Farmers Must Now Track Carbon Footprint of Biofuel Crops
Published Date: 1/17/2025
Rule
Summary
Starting January 17, 2025, farmers growing crops for biofuels will follow new rules to measure and report how their climate-smart farming methods cut greenhouse gas emissions. These guidelines help farmers prove their eco-friendly practices and track progress, opening doors to environmental markets. If you grow or work with biofuel crops, get ready to share your data and maybe earn rewards for going green!
Analyzed Economic Effects
5 provisions identified: 1 benefits, 3 costs, 1 mixed.
Farmers must measure and report CI
If you grow biofuel feedstock crops (field corn, soybeans, or sorghum) and use climate-smart agriculture practices, you must quantify and report a farm-level carbon intensity (CI) using USDA’s FD-CIC tool once finalized, prepare a Biofuel Feedstock Report with a Farm Producer Attestation, and give that report to the first point of aggregation when you sell reduced-CI crop. These requirements take effect January 17, 2025, and you must keep all related records for 5 years.
Annual audits and verifier accreditation
All first points of aggregation, intermediary entities, and biofuel refiners handling reduced-CI crops or processed products must be audited annually by an accredited third-party verifier; verifiers must be accredited to ISO 14065 by a member of the International Accreditation Forum. Farm suppliers to a first point of aggregation will be audited as a sample each year; the minimum farm audit sample size must be at least the square root of the number of supplying farms (for 51 suppliers the sample is at least 8).
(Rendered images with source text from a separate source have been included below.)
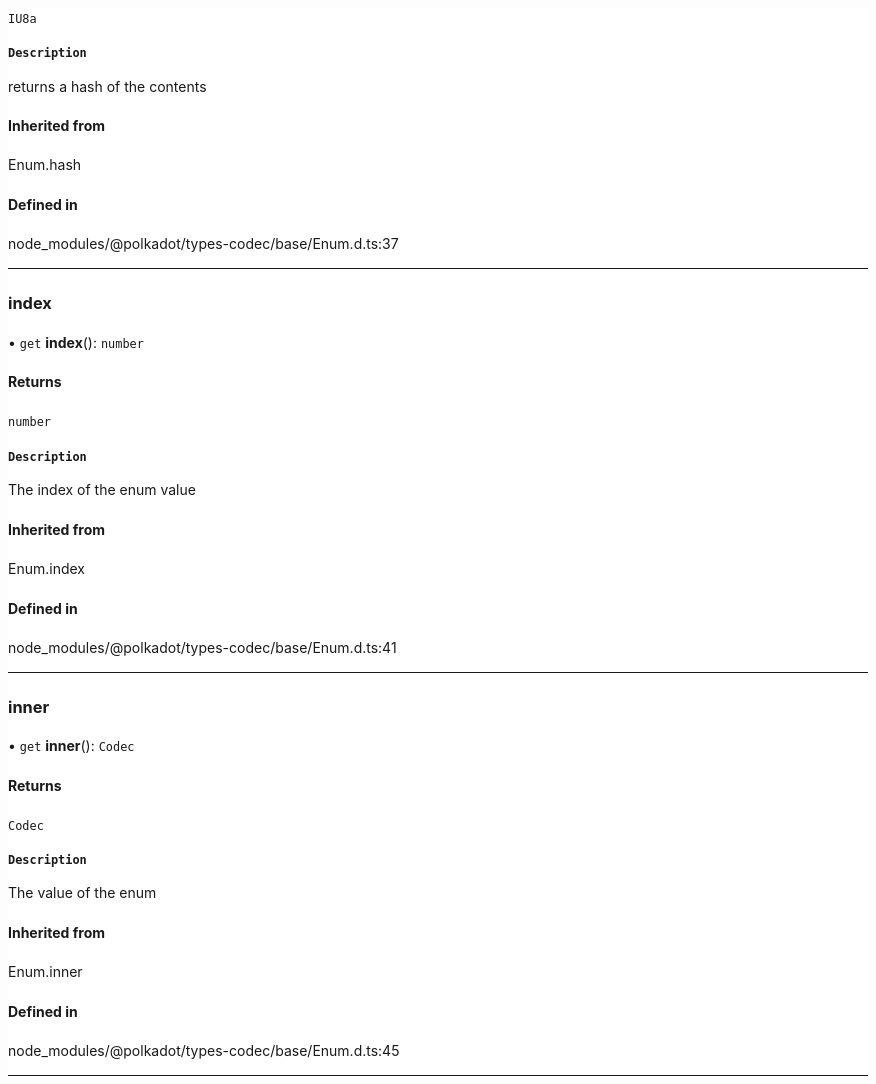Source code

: `IU8a`

**`Description`**

returns a hash of the contents

#### Inherited from

Enum.hash

#### Defined in

node_modules/@polkadot/types-codec/base/Enum.d.ts:37

___

### <a id="index" name="index"></a> index

• `get` **index**(): `number`

#### Returns

`number`

**`Description`**

The index of the enum value

#### Inherited from

Enum.index

#### Defined in

node_modules/@polkadot/types-codec/base/Enum.d.ts:41

___

### <a id="inner" name="inner"></a> inner

• `get` **inner**(): `Codec`

#### Returns

`Codec`

**`Description`**

The value of the enum

#### Inherited from

Enum.inner

#### Defined in

node_modules/@polkadot/types-codec/base/Enum.d.ts:45

___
Mass-balance records and 3-month windows
Entities that buy, sell, or process reduced-CI crops must operate a mass balance accounting system so outgoing reduced-CI volumes do not exceed incoming volumes, document continuous mass-balance time periods that may not exceed three months, and retain mass-balance records for 5 years. Processors must also track crushing yield and convert processed products back to crop equivalents using that yield.
Potential to earn premium for reduced‑CI crops
The rule establishes traceability and verification for reduced‑CI feedstocks so farm producers, elevators, processors, and refiners could sell products with environmental attributes and may be able to earn a premium price for reduced‑CI biofuel feedstock in environmental service markets. USDA states these guidelines facilitate participation in such markets but does not itself create a market.
Which crops and practices qualify
The rule applies domestically to field corn, soybeans, and sorghum only; it recognizes CSA practices that qualify for reduced-CI status such as no‑till, reduced till (STIR value no greater than 80), cover crops, nitrification inhibitors, split in‑season nitrogen application, and no fall nitrogen application. Intermediate oilseeds and canola are excluded from this rule.